BUDAPEST, Hungary — Hungary’s nationalist Prime Minister Viktor Orban declared victory in Sunday’s national elections, claiming a mandate for a fourth term.
In a 10-minute speech to Fidesz party officials and supporters at an election night event in Budapest, Orban addressed a crowd cheering “Viktor!” and declared it was a “huge victory” for his party.
“We won a victory so big that you can see it from the moon, and you can certainly see it from Brussels,” said Orban.
While votes were still being tallied, it appeared clear that the question was not whether Orban’s Fidesz party would take the election, but by how much.
But with 99% of votes counted in the election for the country’s 199-seat parliament, Fidesz held 53% of the vote while the opposition coalition, United for Hungary, had just over 34%, according to the National Election Office. steeply underperforming expectations, had 35%.
“The whole world has seen tonight in Budapest that Christian democratic politics, conservative civic politics and patriotic politics have won. We are telling Europe that this is not the past, this is the future,” Orban said.
As Fidesz party officials gathered at an election night event on the Danube river in Budapest, state secretary Zoltan Kovacs pointed to the participation of so many parties in the election as a testament to the strength of Hungary’s democracy.
“We have heard a lot of nonsense recently about whether there is democracy in Hungary,” Kovacs said. “Hungarian democracy in the last 12 years has not weakened, but been strengthened.”
The contest had been expected to be the closest since Orban took power in 2010, thanks to Hungary’s six main opposition parties putting aside their ideological differences to form a united front against Fidesz. Voters were electing lawmakers to the country’s 199-seat parliament.

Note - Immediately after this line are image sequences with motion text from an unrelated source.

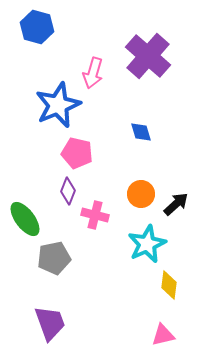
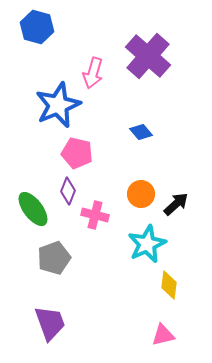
blue diamond: rotated 25 degrees counterclockwise
green ellipse: moved 8 px right, 10 px up
gray pentagon: rotated 8 degrees counterclockwise
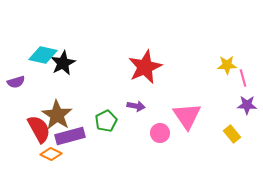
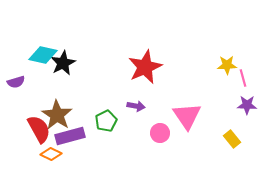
yellow rectangle: moved 5 px down
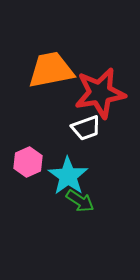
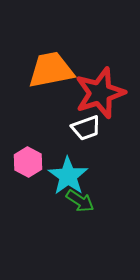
red star: rotated 9 degrees counterclockwise
pink hexagon: rotated 8 degrees counterclockwise
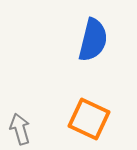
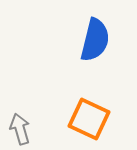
blue semicircle: moved 2 px right
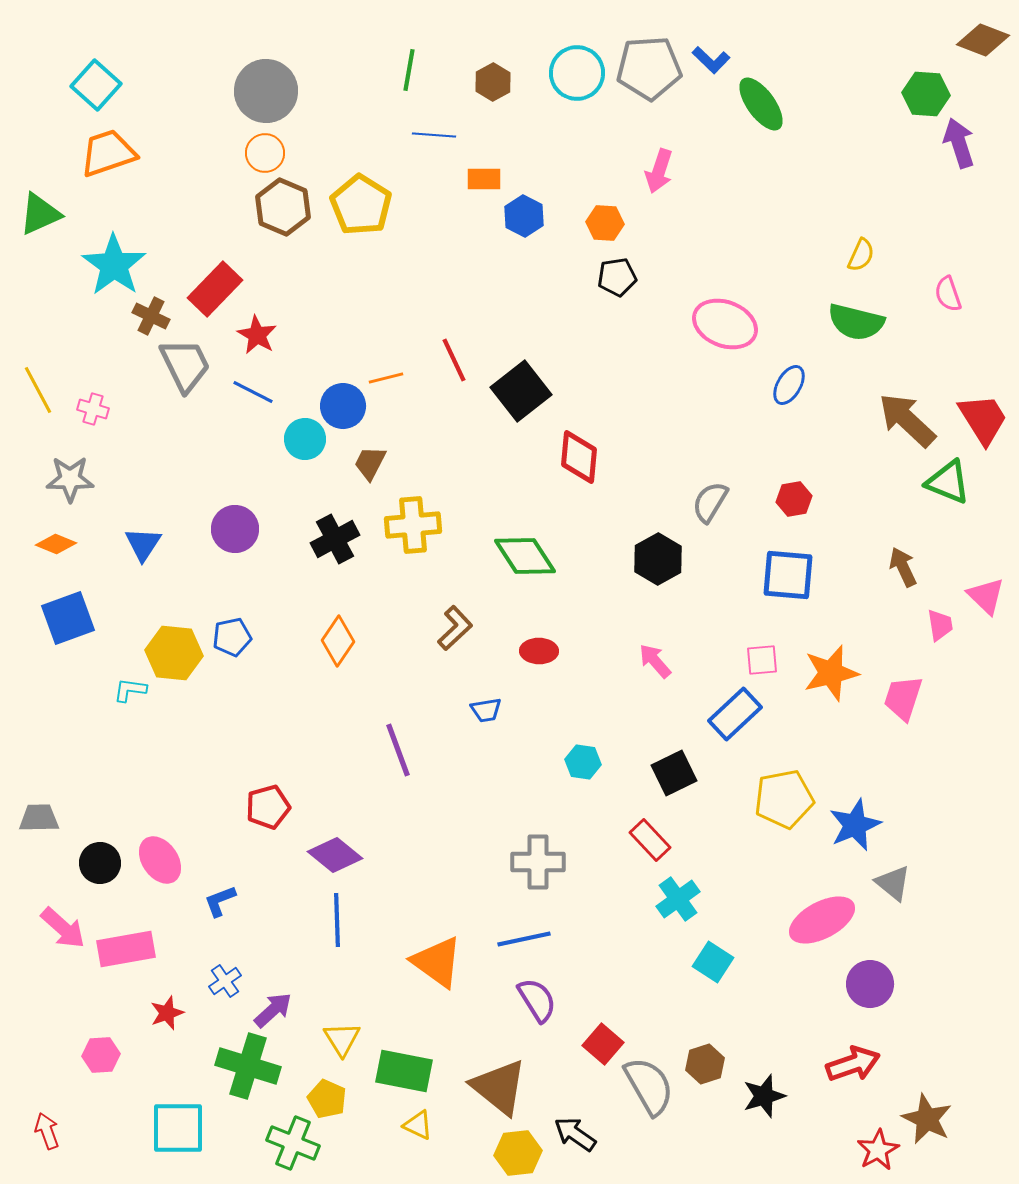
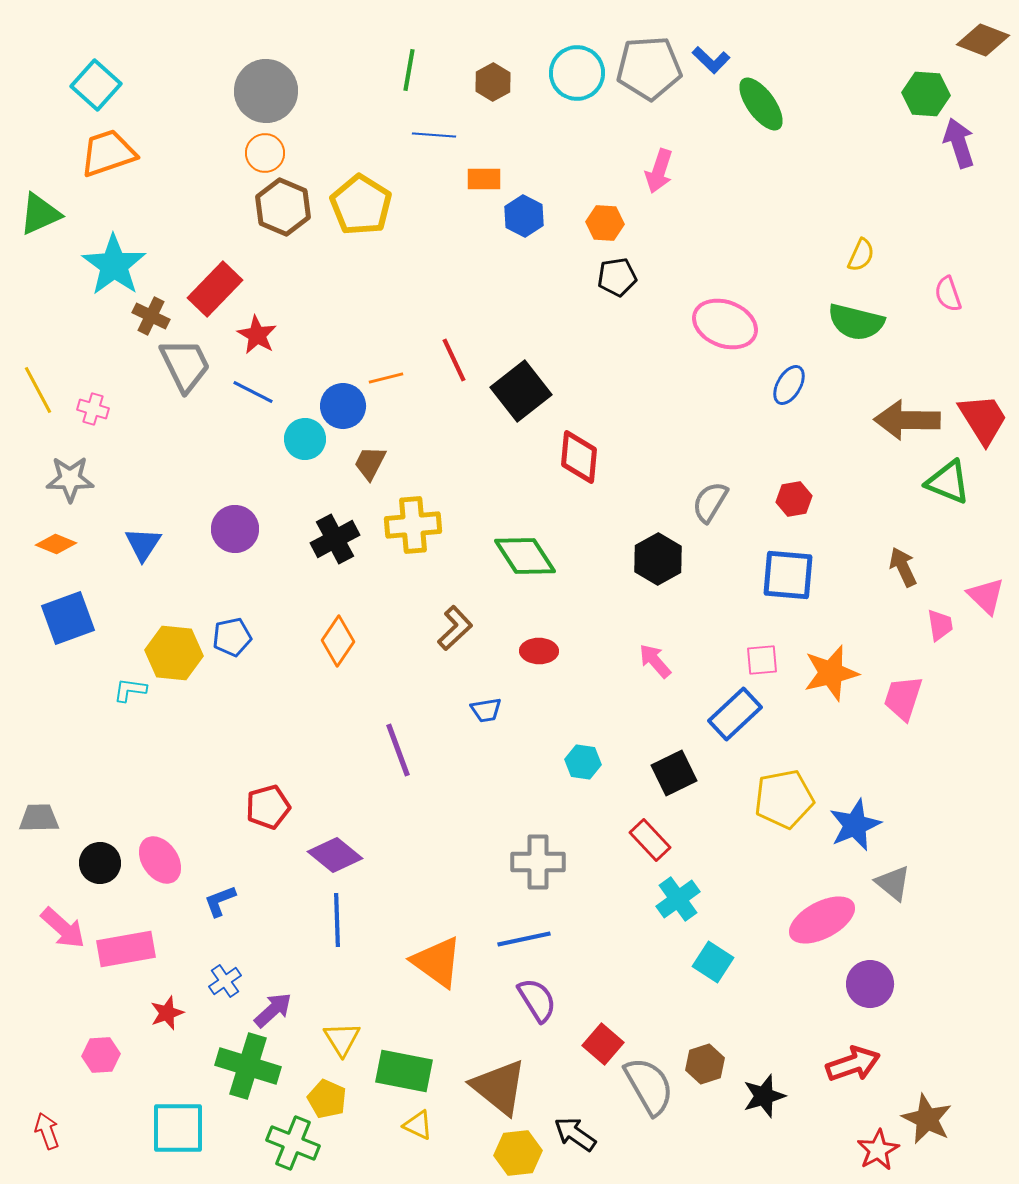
brown arrow at (907, 420): rotated 42 degrees counterclockwise
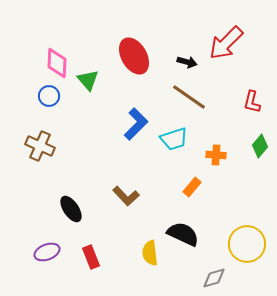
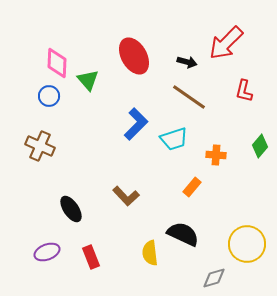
red L-shape: moved 8 px left, 11 px up
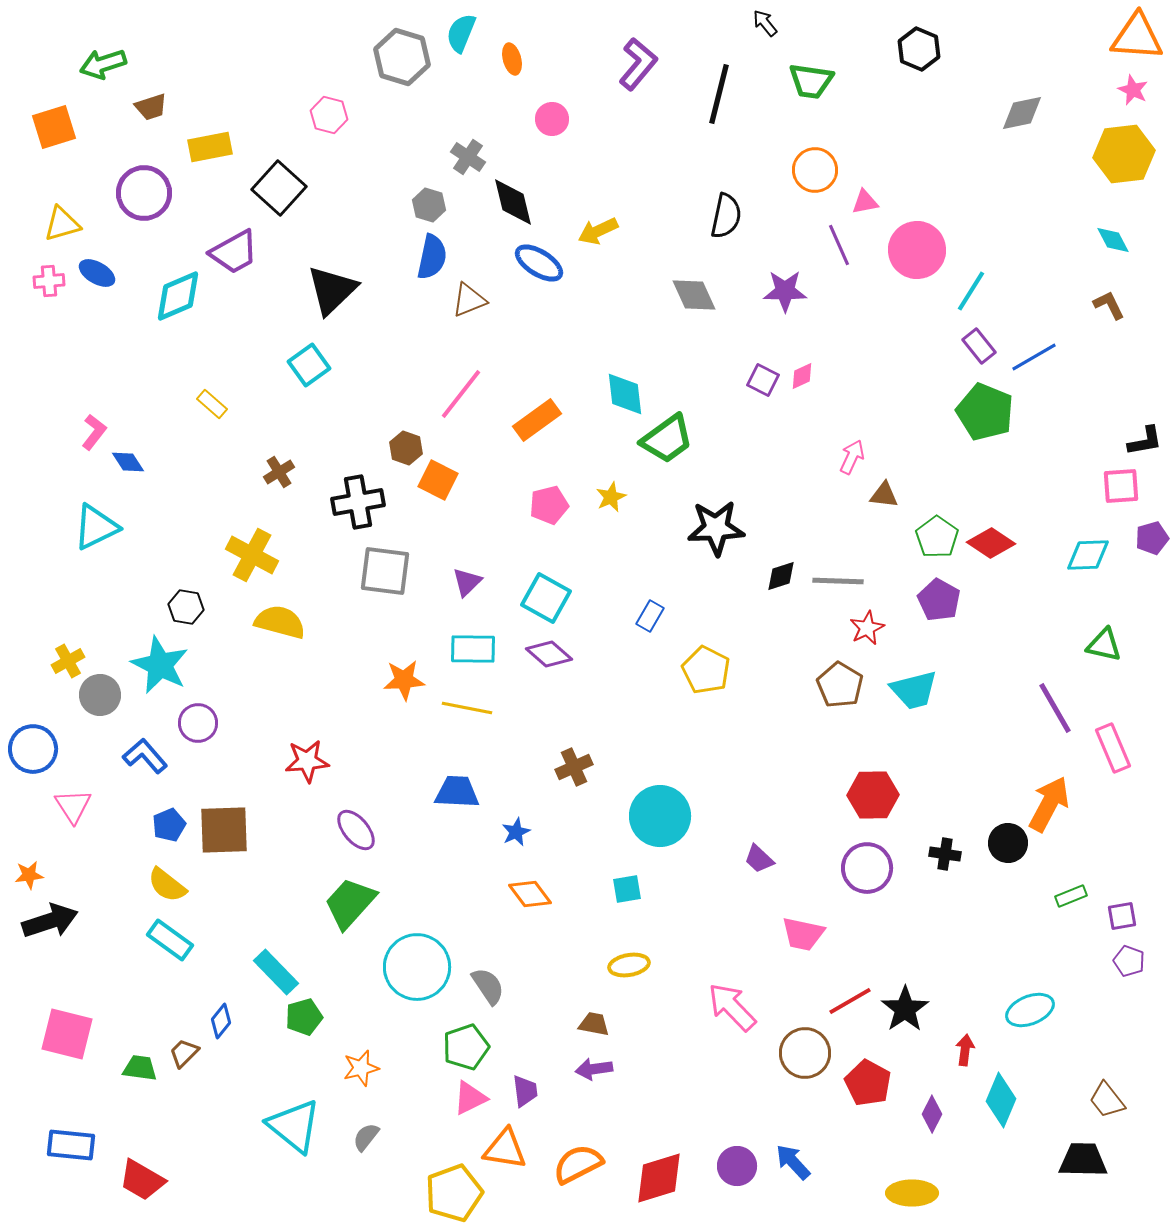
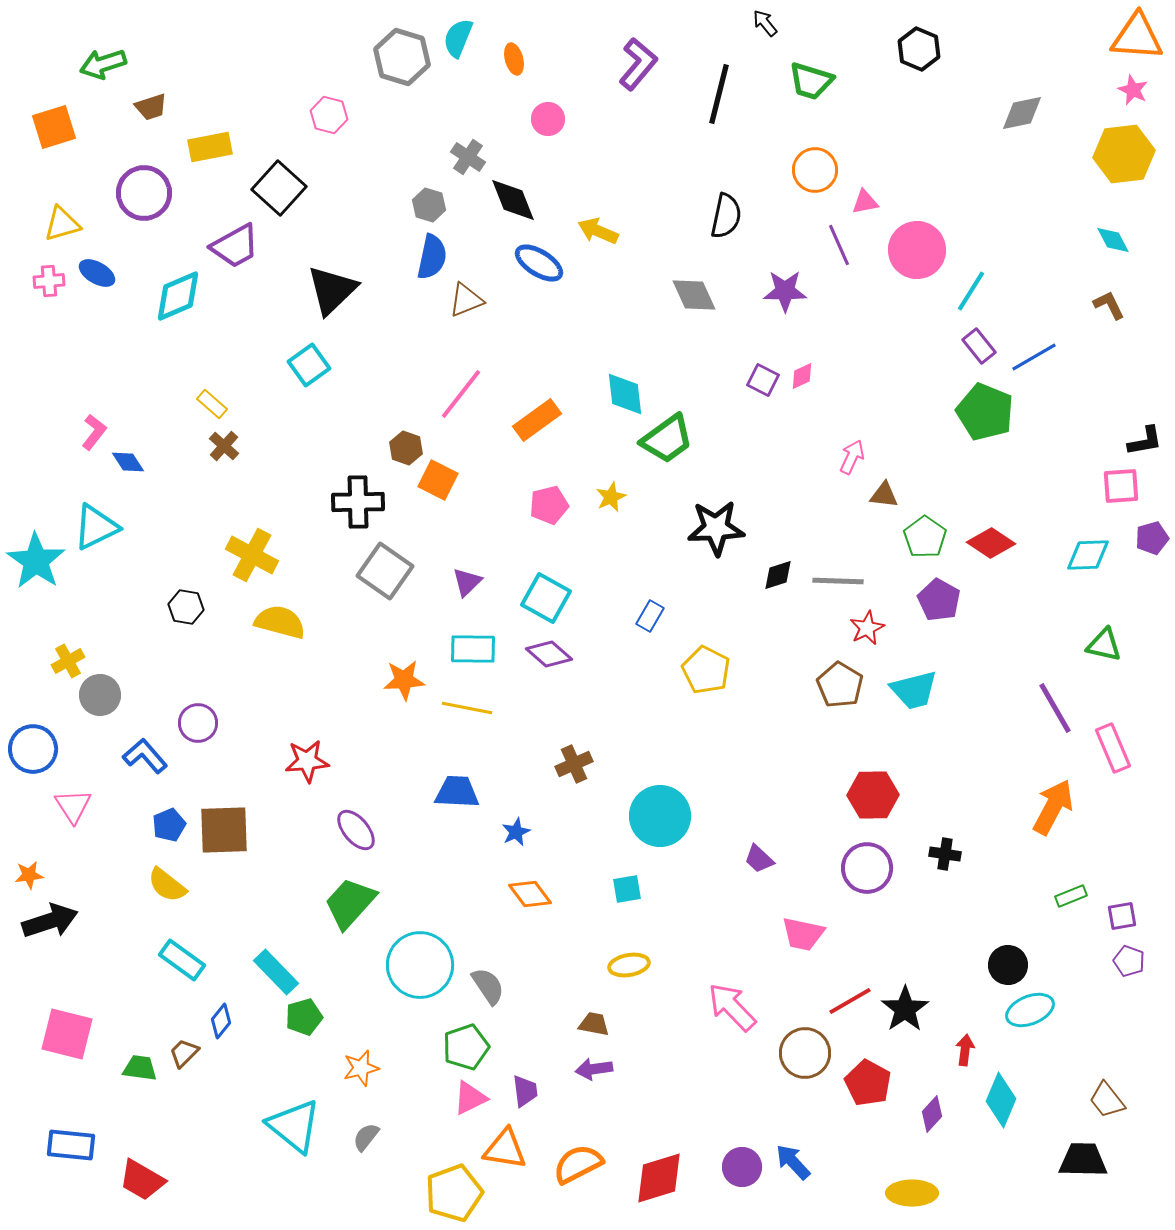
cyan semicircle at (461, 33): moved 3 px left, 5 px down
orange ellipse at (512, 59): moved 2 px right
green trapezoid at (811, 81): rotated 9 degrees clockwise
pink circle at (552, 119): moved 4 px left
black diamond at (513, 202): moved 2 px up; rotated 8 degrees counterclockwise
yellow arrow at (598, 231): rotated 48 degrees clockwise
purple trapezoid at (234, 252): moved 1 px right, 6 px up
brown triangle at (469, 300): moved 3 px left
brown cross at (279, 472): moved 55 px left, 26 px up; rotated 16 degrees counterclockwise
black cross at (358, 502): rotated 9 degrees clockwise
green pentagon at (937, 537): moved 12 px left
gray square at (385, 571): rotated 28 degrees clockwise
black diamond at (781, 576): moved 3 px left, 1 px up
cyan star at (160, 665): moved 124 px left, 104 px up; rotated 8 degrees clockwise
brown cross at (574, 767): moved 3 px up
orange arrow at (1049, 804): moved 4 px right, 3 px down
black circle at (1008, 843): moved 122 px down
cyan rectangle at (170, 940): moved 12 px right, 20 px down
cyan circle at (417, 967): moved 3 px right, 2 px up
purple diamond at (932, 1114): rotated 15 degrees clockwise
purple circle at (737, 1166): moved 5 px right, 1 px down
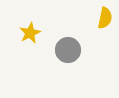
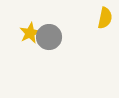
gray circle: moved 19 px left, 13 px up
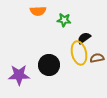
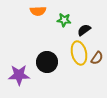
black semicircle: moved 8 px up
brown semicircle: rotated 136 degrees clockwise
black circle: moved 2 px left, 3 px up
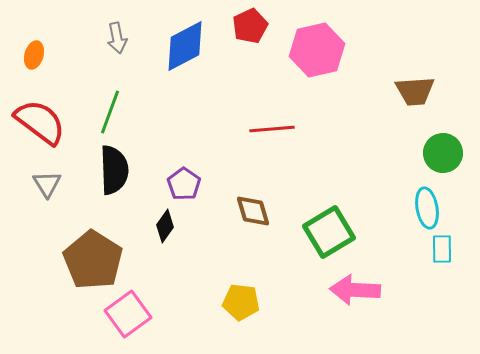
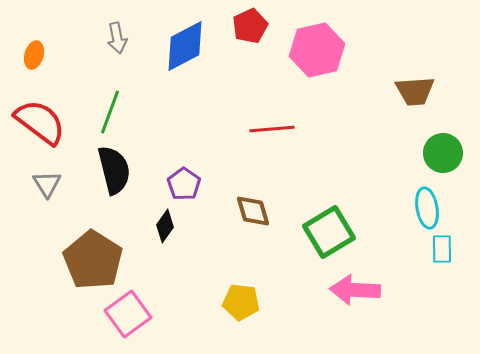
black semicircle: rotated 12 degrees counterclockwise
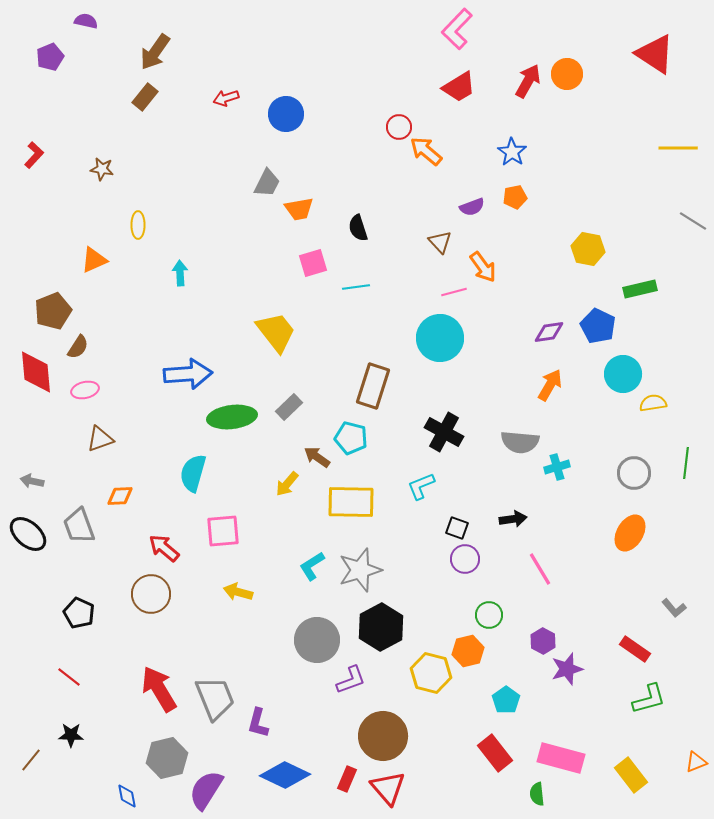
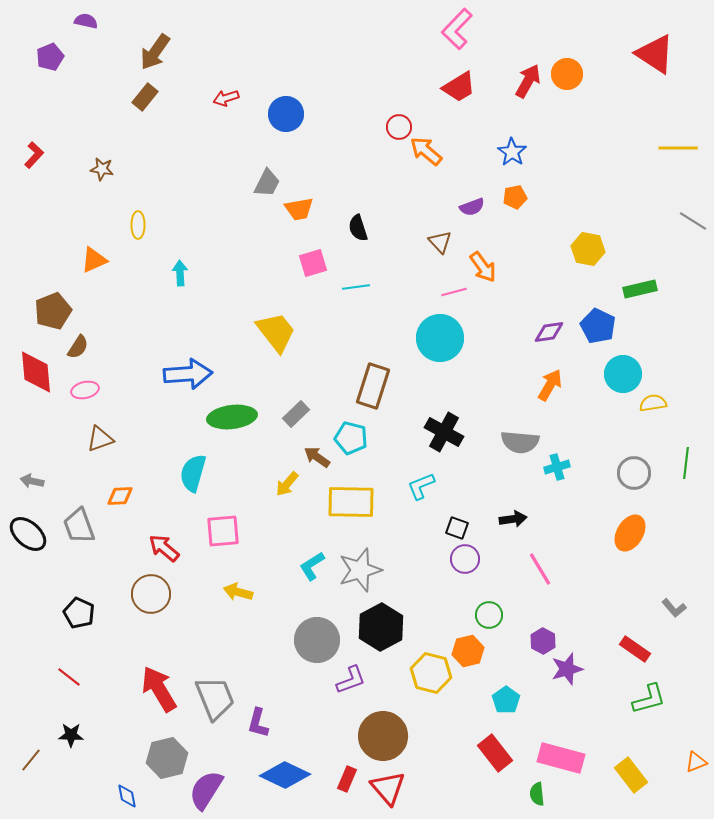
gray rectangle at (289, 407): moved 7 px right, 7 px down
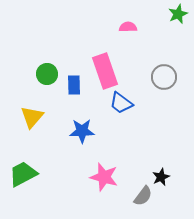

Yet even in his home district, opposition leader Peter Marki-Zay trailed the longtime Fidesz incumbent Janos Lazar by more than 12 points, with more than 98% of the votes counted there. It was a discouraging sign for the prime ministerial candidate who had promised to end to what he alleges is rampant government corruption, raise living standards by increasing funding to Hungary’s ailing health care and schools and mend frayed relations with the country’s Western partners.
Opposition parties and international observers have noted structural impediments to defeating Orban, highlighting pervasive pro-government bias in the public media, the domination of commercial news outlets by Orban allies and a heavily gerrymandered electoral map.
While Orban had earlier campaigned on divisive social and cultural issues, he dramatically shifted the tone of his campaign after Russia’s invasion of Ukraine in February, and has portrayed the election since then as a choice between peace and stability or war and chaos.
While the opposition called for Hungary to support its embattled neighbor and act in lockstep with its EU and NATO partners, Orban has insisted that Hungary remain neutral.
At his final campaign rally Friday, Orban claimed that supplying Ukraine with weapons — something that Hungary, alone among Ukraine’s EU neighbors, has refused to do — would make the country a military target, and that sanctioning Russian energy imports would cripple Hungary’s own economy.
“This isn’t our war, we have to stay out of it,” Orban said.
Orban — a fierce critic of immigration, LGBTQ rights and “EU bureaucrats” — has garnered the admiration of right-wing nationalists across Europe and North America. He has taken many of Hungary’s democratic institutions under his control and depicted himself as a defender of European Christendom against Muslim migrants, progressives and the “LGBTQ lobby.”
Hungary’s vote had been expected to be the closest since Orban took power in 2010, thanks to the country’s six main opposition parties putting aside their ideological differences to form a united front against Fidesz.